Influence marketing

6 mistakes not to make with Influencer Marketing

, 1 March 2018

Unlike online advertising or SEO, both of which are almost as old as the Internet, Influencer Marketing is a relatively new channel for online marketing, and many companies are starting to become interested in it. If you are one of them, here are the 6 most common mistakes which can be made in the area. Thanks to this article, you will avoid them and maximize your next campaign’ chances of success!

Mistake 1: Focusing exclusively on Instagram

This is the most common mistake: believing that Influencer Marketing is synonymous with Instagram. In fact, a large part of company budgets is dedicated to the photo-sharing social network. The competition is therefore fierce, and the platform is close to an overdose of advertising. Some instagrammers publish sponsored content every second day, and their audience is beginning to question more and more the authenticity of all these recommendations.


This year again, Instagram remains largely the platform of choice of advertisers… mistakenly? (Credit photo : Adweek – Source données: Hashoff)

Influencers in the broad sense are opinion leaders who can, among other things, get their audience to make purchases. They can be found not only on other networks like Youtube or Twitter, but also on blogs. What’s more, with these influencers being less inundated with proposals, your partnership is more likely to receive positive feedback from their followers.

We’d just like to mention that if you want to deal with the most influential blogs in your field,‘s online networking platform is your ally. And to find out more, check out our latest article on the topic: How to identify and work with influential blogs.


Mistake 2: Considering only the major influencers

Many marketers are striving to partner with the biggest influencers in their field. “Mega-influencers” charge a fortune for any partnership. And they are beset with proposals. Even if you manage to make a deal, it’s not sure that your offer will stand out among all the sponsored products and services on the star influencer’s content feed.

Depending on the purpose of your campaign, it may be wise to use micro-influencers (less than 100,000 subscribers). The partnership will be less expensive and will offer up to 60% higher engagement rates. In addition, they will often be more creative than the sometimes less blasé than mega-influencers…


Mistake 3: Imposing excessive brand guidelines

If you want to maximize your communication and don’t accept any infringements, even anecdotal, on your brand guidelines, then Influencer Marketing may not be appropriate for your brand.

Drawing red lines, trying to impose your style? You’re on the wrong track.  (Credit photo : Neonbrand, Unsplash)

The success of this channel consists of authenticity.

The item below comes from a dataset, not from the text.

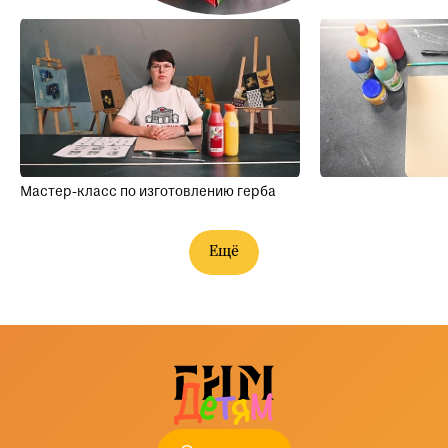
Мастер-класс по изготовлению герба
Ещё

The influencer knows their audience and knows how to offer engaging content. It is natural to draw red lines and validate the content before publication. On the other hand, it is counterproductive to want to duplicate your corporate communication on the influencer channels.

Mistake 4: multiple “one shot” partnerships

You carry out an influential campaign and then move on to the next by starting over from the beginning? It’s possible, but you’re forsaking the lessons leaned from your first campaign.

If you find an influencer whose audience has proved very responsive to your partnership, then you have every interest in renewing the experience. Even better, why not make this influencer a Brand Ambassador? This may take the form of an exclusive contract, or not. However, make sure that posts or sponsored articles are kept to a minimum, so as not to overwhelm the influencer’s audience. In the long run, an ongoing partnership will be seen as a guarantee of authenticity by your respective targets.


Mistake 5: Hiding the nature of the partnership

It’s tempting, but risky. Some brands have ran into trouble. For example the YouTuber Norman and games company Ubisoft had to beat a retreat after the posting of a promotional clip for the Assassin’s Creed game, without mentioning the partnership. It not only drew criticism from Internet users, but also gave rise to a warning from the French competition regulator.


Don’t hide the true face of your sponsored content. (Credit photo : Stokpic, Pexels)

We recommend that you always be transparent. Moreover, it is wrong to believe that this type of partnership is badly perceived by the user. For example, as we reported recently in in this post on sponsored articles, 84% of senior executives are open to sponsored content as long as it is of high quality and useful.

Mistake 6: Choosing the wrong compensation model

Of course, it is much cheaper to compensate an influencer with a free product than with cash. Be sure to offer a fair remuneration in relation to the targeted profile. Otherwise, you could alienate the influencer you want to attract. By definition, an influencer is a thought leader, and conveying a bad image of your brand to them is a real risk.


Straightforward pay is often the best compensation to offer an influencer, even if brands tend to want to find various and varied compensation schemes… risking alienating the influencer. (Credit photo : Rawpixel, Pexels)

A survey published in 2016 by Altimeter and TapInfluencer warns: 72% of influencers surveyed say brands offer inadequate compensation. That is, in their point of view, the biggest mistake made by advertisers! Don’t be one of those.